From the definition, following broad conclusions can be drawn:

  • In CFS, investment is to be recorded at cost.
  • Any surplus or deficit in cost and net asset to be recorded as goodwill or capital reserve. Distributions received from an investee reduce the carrying amount of the investment.
  • Any subsequent change in share in net asset is adjusted in cost of investment and goodwill/capital reserve.
  • Consolidated Profit & Loss shows the investor’s share in the results of operations of the investee.

Circumstances under which Equity Method is followed

Equity method of accounting is to be followed by all the enterprises having significant influence on their associates except in the following cases:

  • Control is intended to be temporary because the investment is acquired and held exclusively with a view to its subsequent disposal in the near future.
  • The term ‘Near Future’ is expressed in ASI 8, explained above with AS 21.

Or it operates under severe long-term restrictions, which significantly impair its ability to transfer funds to the investor.

In both the above cases, investment of investor in the share of the investee is treated as investment according to AS 13.

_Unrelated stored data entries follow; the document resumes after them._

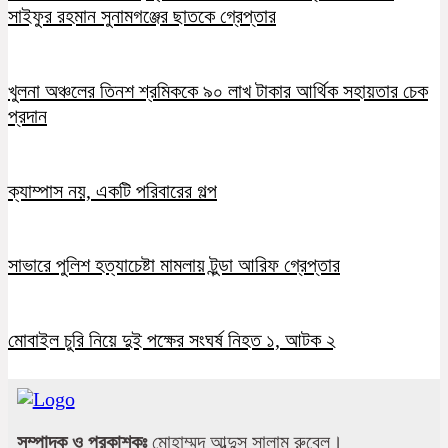
সাইফুর রহমান সুনামগঞ্জের ছাতকে গ্রেপ্তার
খুলনা অঞ্চলের তিনশ শ্রমিককে ৯০ লাখ টাকার আর্থিক সহায়তার চেক
প্রদান
ক্যাম্পাস নয়, একটি পরিবারের গল্প
সাভারে পুলিশ হত্যাচেষ্টা মামলায় টুন্ডা আরিফ গ্রেপ্তার
মোবাইল চুরি নিয়ে দুই পক্ষের সংঘর্ষ নিহত ১, আটক ২
সম্পাদক ও প্রকাশকঃ
মোহাম্মদ আব্দুস সালাম রুবেল।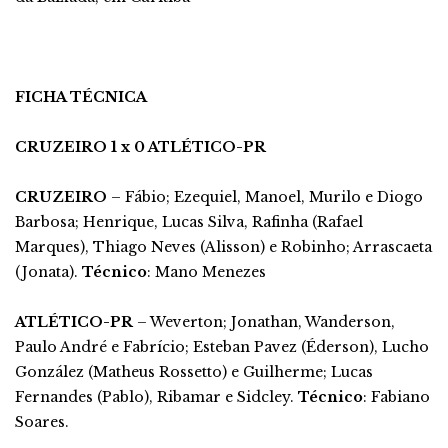
FICHA TÉCNICA
CRUZEIRO 1 x 0 ATLÉTICO-PR
CRUZEIRO
– Fábio; Ezequiel, Manoel, Murilo e Diogo
Barbosa; Henrique, Lucas Silva, Rafinha (Rafael
Marques), Thiago Neves (Alisson) e Robinho; Arrascaeta
(Jonata).
Técnico
: Mano Menezes
ATLÉTICO-PR
– Weverton; Jonathan, Wanderson,
Paulo André e Fabrício; Esteban Pavez (Éderson), Lucho
González (Matheus Rossetto) e Guilherme; Lucas
Fernandes (Pablo), Ribamar e Sidcley.
Técnico
: Fabiano
Soares.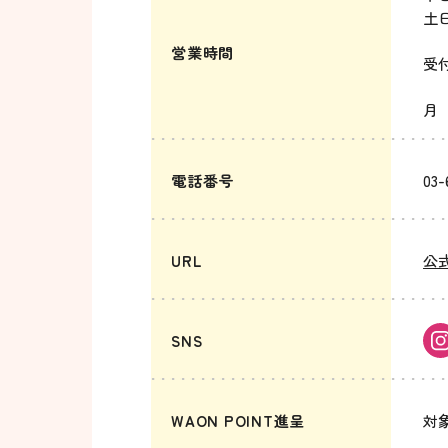
土日9
営業時間
受付
土日
月
電話番号
03-
URL
公式
SNS
WAON POINT進呈
対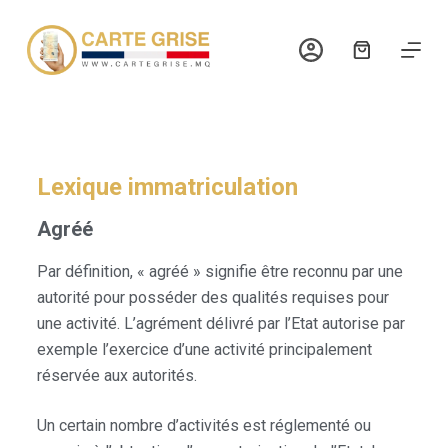
P
a
s
s
e
r
a
Lexique immatriculation
u
Agréé
c
o
Par définition, « agréé » signifie être reconnu par une
n
autorité pour posséder des qualités requises pour
t
une activité. L’agrément délivré par l’Etat autorise par
e
exemple l’exercice d’une activité principalement
n
réservée aux autorités.
u
Un certain nombre d’activités est réglementé ou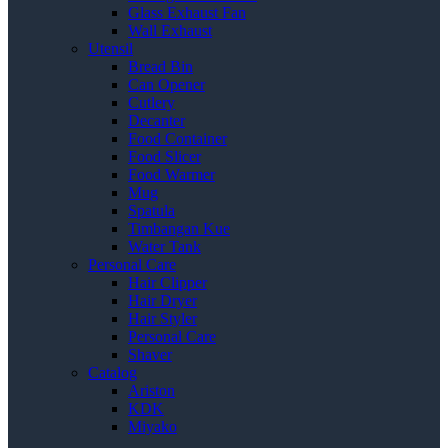
Glass Exhaust Fan
Wall Exhaust
Utensil
Bread Bin
Can Opener
Cutlery
Decanter
Food Container
Food Slicer
Food Warmer
Mug
Spatula
Timbangan Kue
Water Tank
Personal Care
Hair Clipper
Hair Dryer
Hair Styler
Personal Care
Shaver
Catalog
Ariston
KDK
Miyako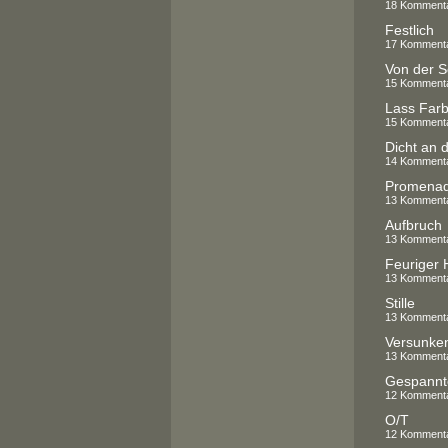
18 Komment
Festlich
17 Komment
Von der S
15 Komment
Lass Far
15 Komment
Dicht an d
14 Komment
Promenade
13 Komment
Aufbruch
13 Komment
Feuriger 
13 Komment
Stille
13 Komment
Versunke
13 Komment
Gespannt
12 Komment
O/T
12 Komment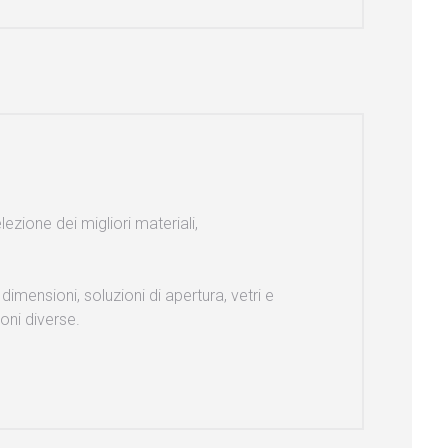
lezione dei migliori materiali,
 dimensioni, soluzioni di apertura, vetri e
oni diverse.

An investor should discontinue the use of the equity method from the date that:

  • It ceases to have significant influence in an associate but retains, either in whole or in part, its investment.
  • The use of the equity method is no longer appropriate because the associate operates under severe long-term restrictions that significantly impair its ability to transfer funds to the investor.

From the date of discontinuing the use of the equity method, investments in such associates should be accounted for in accordance with AS 13, Accounting for Investments. For this purpose, the carrying amount of the investment at that date should be regarded as cost thereafter.

Application of the Equity Method

  • Many of the rules followed under equity method for an associate is similar to consolidated financial statement rules as in case of subsidiary i.e. AS 21.
  • Investment in an associate should be recorded as equity from the date when such relation comes in effect.
  • Investment in the associate is recorded at cost and any difference in the cost and investor’s share in equity on the date of acquisition is shown as goodwill or capital reserve.